In our last exercise, we looked at the skin on a somewhat superficial level. This month, we’re diving in deeper…


In the first article on skin, we talked about how vitally important the skin is to helping us to interact with, perceive and orient ourselves with our environment and others. We saw how the skin registers information and how touch can be perceived qualitatively based on previous experience, which for each of us is unique. At the end of the article I offered a small exercise to help you bring more awareness to your skin and its connection to your mind and emotions.

In this first activity I asked you to think back to an adjustment you received in a yoga class and to think about how your body and mind registered that adjustment. In order to cultivate this further, I suggested that you try doing this over the course of a month and to journal your thoughts at the end of your practice.

Now that we have a basis with which to start from, I would like to invite you to mindfully take on a new role with regard to your skin.

Shifting from Subject to Object of Observation

In last month’s exercise we practiced sensing and observing our reactions to external touch and compared it with verbal contact. In this month’s exercise you will be the object of observation – this time on both the giving and receiving ends. I have chosen an exercise to invite you to sense your own orientation in space, otherwise known as proprioception, and to experiment with self-adjustment in a yoga posture.

This exercise comes from my mentor Chris Hoskins, one of the main teacher trainers at Piedmont Yoga and owner of Studio 6 in Oakland California. We spoke about this article and after asking him if I could share his Passive Tadasana/ Standing Savasana exercise, he gave me his approval. Over the months that I was his mentee I practiced Passive Tadasana at the start of my normal daily practice.


Note: I am always very eager to move and have never really wanted to take the time to observe my body in neutral. I really hated this practice, which was part of our ritual each time we began an asana practice with Chris, be it in teacher training, at his studio or during private sessions. I felt wobbly like a palm tree, I had the sense that my feet were falling asleep and I was irritated that I had to stand there for sometimes 10 minutes or more. At some point after about 3 months of consequent and disciplined practice, I started to realize that what I was feeling was possibly muscular imbalances on either sides of the body. I started to feel how my bones wanted to line up but that there was also some kind of muscular tension pulling them out of alignment. Sometimes I would break a sweat simply trying to isometrically draw my right foot inward and back to set my femur parallel relative to the left one. This over time helped me to really feel my body in space, to sense my structure and to know what I was doing by feeling and not looking in asana practice, because I studied my structure and worked through those imbalances with more awareness and mindfulness. First, I did so with sprinter, then I moved on to seated poses and was able to find more and more stability in my passive Tadasana.

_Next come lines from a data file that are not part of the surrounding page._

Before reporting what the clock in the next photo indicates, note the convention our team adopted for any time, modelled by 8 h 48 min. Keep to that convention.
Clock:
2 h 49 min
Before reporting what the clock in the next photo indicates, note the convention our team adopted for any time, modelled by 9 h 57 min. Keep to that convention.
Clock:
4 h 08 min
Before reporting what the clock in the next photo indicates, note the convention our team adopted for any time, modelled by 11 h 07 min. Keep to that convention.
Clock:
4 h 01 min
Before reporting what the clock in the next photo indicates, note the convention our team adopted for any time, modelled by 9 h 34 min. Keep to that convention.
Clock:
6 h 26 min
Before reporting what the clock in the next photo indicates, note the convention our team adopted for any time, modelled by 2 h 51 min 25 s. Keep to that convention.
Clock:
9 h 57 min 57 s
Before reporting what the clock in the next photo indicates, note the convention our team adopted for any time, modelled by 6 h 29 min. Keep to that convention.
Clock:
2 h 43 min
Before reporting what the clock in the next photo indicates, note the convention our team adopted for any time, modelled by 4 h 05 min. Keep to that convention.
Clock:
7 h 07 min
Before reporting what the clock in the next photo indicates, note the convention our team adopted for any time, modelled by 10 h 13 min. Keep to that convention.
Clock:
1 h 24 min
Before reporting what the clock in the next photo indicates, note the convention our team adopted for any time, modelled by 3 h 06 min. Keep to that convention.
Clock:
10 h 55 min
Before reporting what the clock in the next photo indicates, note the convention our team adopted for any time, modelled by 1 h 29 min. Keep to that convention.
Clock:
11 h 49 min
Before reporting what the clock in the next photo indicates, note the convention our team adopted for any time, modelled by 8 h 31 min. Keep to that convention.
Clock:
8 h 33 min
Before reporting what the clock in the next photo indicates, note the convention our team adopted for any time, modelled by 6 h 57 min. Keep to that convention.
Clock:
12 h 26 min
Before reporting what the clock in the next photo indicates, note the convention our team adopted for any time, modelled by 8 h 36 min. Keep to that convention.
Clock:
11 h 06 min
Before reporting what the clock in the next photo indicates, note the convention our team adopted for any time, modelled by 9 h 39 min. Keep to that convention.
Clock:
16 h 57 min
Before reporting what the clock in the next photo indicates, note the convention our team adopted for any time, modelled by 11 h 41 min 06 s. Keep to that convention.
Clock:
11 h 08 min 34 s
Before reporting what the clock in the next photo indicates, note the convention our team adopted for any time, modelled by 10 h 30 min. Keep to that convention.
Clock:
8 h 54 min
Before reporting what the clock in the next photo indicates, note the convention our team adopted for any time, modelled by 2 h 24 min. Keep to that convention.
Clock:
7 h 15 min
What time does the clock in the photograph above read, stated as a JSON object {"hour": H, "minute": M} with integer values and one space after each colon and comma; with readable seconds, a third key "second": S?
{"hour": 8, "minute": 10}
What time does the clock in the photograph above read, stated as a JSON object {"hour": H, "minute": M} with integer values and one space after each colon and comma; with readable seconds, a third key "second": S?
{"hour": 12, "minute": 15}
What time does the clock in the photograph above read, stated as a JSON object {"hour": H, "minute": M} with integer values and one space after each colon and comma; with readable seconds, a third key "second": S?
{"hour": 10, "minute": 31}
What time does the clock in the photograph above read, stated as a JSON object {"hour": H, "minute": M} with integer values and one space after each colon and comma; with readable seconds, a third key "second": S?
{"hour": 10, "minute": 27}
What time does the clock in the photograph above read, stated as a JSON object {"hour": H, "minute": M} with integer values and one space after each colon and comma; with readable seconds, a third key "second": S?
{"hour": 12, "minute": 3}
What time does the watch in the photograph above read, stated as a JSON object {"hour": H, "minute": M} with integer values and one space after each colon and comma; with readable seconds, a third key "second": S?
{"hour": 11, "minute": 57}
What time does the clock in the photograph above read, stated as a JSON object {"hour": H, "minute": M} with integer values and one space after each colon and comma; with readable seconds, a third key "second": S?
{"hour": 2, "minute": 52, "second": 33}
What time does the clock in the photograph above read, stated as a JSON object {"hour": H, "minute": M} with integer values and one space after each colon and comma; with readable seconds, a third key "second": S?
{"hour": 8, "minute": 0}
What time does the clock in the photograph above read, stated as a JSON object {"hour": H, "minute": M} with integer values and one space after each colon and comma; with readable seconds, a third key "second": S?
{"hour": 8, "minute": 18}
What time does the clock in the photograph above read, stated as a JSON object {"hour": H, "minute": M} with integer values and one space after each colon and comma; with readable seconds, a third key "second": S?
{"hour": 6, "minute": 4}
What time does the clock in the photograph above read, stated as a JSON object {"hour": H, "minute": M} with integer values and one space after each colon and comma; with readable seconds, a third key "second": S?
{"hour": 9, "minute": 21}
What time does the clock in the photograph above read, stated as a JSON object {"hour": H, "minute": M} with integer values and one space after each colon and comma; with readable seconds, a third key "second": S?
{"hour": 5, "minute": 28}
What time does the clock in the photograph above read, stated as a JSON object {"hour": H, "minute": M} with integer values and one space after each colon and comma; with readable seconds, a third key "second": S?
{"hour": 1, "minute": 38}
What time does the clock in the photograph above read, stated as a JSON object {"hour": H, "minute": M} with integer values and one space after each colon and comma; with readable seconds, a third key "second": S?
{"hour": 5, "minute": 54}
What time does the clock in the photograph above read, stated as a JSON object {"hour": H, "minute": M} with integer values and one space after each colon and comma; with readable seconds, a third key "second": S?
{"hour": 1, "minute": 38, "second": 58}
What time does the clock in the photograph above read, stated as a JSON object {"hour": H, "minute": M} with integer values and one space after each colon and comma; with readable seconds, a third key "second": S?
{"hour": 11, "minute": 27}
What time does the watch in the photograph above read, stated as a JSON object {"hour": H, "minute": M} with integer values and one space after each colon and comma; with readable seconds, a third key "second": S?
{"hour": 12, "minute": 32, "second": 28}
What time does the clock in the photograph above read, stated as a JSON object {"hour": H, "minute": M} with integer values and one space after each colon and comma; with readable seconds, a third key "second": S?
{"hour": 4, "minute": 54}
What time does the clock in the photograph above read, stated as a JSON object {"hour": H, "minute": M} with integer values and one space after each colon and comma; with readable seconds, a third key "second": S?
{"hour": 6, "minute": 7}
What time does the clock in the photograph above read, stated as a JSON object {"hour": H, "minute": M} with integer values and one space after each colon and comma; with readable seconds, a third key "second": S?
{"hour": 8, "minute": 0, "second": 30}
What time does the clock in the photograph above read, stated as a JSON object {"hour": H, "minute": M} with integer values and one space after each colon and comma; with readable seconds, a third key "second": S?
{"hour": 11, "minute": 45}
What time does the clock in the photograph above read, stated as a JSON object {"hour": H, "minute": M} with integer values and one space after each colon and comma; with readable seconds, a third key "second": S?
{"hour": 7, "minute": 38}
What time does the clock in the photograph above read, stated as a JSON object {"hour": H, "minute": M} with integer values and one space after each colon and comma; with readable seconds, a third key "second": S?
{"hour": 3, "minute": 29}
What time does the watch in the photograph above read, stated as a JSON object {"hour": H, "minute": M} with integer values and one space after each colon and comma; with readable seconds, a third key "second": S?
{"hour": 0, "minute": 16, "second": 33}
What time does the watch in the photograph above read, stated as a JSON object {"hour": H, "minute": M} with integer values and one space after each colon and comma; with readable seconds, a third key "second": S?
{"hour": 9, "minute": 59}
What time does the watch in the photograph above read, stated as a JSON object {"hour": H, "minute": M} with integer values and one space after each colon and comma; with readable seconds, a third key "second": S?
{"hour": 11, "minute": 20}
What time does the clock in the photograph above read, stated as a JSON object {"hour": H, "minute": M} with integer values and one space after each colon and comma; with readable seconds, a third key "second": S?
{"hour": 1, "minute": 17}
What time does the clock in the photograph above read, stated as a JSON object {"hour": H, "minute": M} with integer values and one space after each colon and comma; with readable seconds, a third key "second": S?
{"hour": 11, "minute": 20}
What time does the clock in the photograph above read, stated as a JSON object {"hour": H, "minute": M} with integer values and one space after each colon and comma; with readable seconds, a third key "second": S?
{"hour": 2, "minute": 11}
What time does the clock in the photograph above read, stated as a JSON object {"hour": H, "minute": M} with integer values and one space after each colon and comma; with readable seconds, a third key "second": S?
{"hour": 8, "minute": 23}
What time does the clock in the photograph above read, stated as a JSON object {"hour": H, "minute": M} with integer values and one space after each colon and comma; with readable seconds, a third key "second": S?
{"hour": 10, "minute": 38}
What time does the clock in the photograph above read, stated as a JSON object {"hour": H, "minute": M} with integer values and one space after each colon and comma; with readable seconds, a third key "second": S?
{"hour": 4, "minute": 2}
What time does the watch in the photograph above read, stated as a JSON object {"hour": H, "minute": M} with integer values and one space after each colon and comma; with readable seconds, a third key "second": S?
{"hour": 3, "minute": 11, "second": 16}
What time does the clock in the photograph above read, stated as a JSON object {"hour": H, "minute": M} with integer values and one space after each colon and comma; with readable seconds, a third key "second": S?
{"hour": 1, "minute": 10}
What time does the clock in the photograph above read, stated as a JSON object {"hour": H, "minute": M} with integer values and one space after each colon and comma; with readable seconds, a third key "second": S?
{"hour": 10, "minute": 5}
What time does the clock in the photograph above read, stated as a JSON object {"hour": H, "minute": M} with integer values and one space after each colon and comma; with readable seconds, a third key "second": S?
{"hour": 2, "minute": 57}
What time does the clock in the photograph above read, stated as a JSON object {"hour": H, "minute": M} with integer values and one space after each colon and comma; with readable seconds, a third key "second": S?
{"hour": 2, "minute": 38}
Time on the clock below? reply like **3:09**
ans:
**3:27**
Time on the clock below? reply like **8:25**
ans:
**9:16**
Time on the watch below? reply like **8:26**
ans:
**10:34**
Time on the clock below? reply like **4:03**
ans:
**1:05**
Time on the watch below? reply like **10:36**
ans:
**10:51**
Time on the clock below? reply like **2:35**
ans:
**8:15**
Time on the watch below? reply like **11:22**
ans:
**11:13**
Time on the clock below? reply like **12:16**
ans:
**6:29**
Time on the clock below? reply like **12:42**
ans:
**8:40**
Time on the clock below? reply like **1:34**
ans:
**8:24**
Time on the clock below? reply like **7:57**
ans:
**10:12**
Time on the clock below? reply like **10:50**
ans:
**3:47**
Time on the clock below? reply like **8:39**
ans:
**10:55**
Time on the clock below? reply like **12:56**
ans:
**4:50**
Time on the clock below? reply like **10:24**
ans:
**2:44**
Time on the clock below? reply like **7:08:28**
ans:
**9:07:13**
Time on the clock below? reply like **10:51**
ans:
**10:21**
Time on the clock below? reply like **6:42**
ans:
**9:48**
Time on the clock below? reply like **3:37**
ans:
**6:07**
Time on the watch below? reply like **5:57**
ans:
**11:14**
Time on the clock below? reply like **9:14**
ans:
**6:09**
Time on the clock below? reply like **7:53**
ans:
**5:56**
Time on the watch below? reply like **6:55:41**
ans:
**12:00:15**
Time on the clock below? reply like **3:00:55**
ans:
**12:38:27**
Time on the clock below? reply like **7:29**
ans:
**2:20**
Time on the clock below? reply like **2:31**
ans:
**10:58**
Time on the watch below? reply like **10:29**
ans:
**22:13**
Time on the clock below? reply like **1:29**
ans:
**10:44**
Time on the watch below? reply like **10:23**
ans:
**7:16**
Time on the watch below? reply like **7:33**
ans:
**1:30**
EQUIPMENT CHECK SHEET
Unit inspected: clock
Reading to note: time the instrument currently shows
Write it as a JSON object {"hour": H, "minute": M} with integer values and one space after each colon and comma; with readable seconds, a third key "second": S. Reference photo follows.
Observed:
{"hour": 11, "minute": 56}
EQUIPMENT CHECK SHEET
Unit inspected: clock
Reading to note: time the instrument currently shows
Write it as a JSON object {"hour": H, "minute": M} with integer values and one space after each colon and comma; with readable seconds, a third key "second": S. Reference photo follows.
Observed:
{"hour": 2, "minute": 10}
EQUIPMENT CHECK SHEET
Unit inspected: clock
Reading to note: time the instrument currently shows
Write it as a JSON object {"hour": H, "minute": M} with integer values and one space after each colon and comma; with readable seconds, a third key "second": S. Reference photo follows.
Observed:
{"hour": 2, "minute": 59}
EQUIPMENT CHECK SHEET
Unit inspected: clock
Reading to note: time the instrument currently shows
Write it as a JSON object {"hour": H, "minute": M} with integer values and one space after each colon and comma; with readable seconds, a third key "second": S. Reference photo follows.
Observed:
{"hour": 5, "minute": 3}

Here are some words of wisdom from Chris about the skin in our practice:

“I think that it is very important to realize that the skin is our largest organ, and that exposing as much of it as possible during asana practice greatly heightens one’s sensitivity, and facilitates being absolutely present. Mindfulness activities using the skin prepare us for the journey from the gross to the subtle, and in many ways it’s a metaphor for just that. In the end bringing yourself to the finer aspects of yoga is what the asana practice is all about. The skin and one’s quality of awareness of it are very important components of a truly embodied practice.”

Exercise for February: Proprioception Awareness through Standing Savasana

Note: As this exercise is tough to self-gauge you may want to take a short video of it to look at afterwards.

Step off of your mat if it’s rolled out, take your gaze directly before you and take a walk around the room. Resist the urge to look at your feet! Stop somewhere in the room and come to a variation of Samasthiti where you bring the big toes so close together that they almost touch, heels two fingers apart without letting the big toes or knees touch. Lift the toes and spread them out wide, then relax them downward. Close your eyes, keeping an active forward gaze from behind your eyelids. Wait and breathe. Feel where you are in space and feel if your feet are aligned. Take a few more breaths, then open your eyes take a look at your feet and adjust as needed.

Close your eyes again. Scruff the heels inwards, then outwards. Feel the talon of the heel and sense the stacking of bone on bone as you line up your structure to bear the weight of your body with lightness, using as little muscle activation as is needed to remain upright. Let your body take the breaths it needs. Use as little effort as possible to keep yourself tall. How do you feel? Stable and unwavering like a sequoia or wobbly like a willow… or something else? What thoughts are churning, how do those thoughts affect the way you are feeling in this posture?

Stay there for about 5 minutes, then take a rest and either have a look at your video or journal your experience.

My final words of advice are to stick with it, enjoy and try to practice this with vairagya. By that I mean, take it as seriously as the most challenging pose you are working on and work through the good, bad and neutral with consistency. Who knows, perhaps the key to what challenges you in that beloved pose could be hidden in your Passive Tadasana.

I hope you enjoy practicing this exercise over the course of the next month!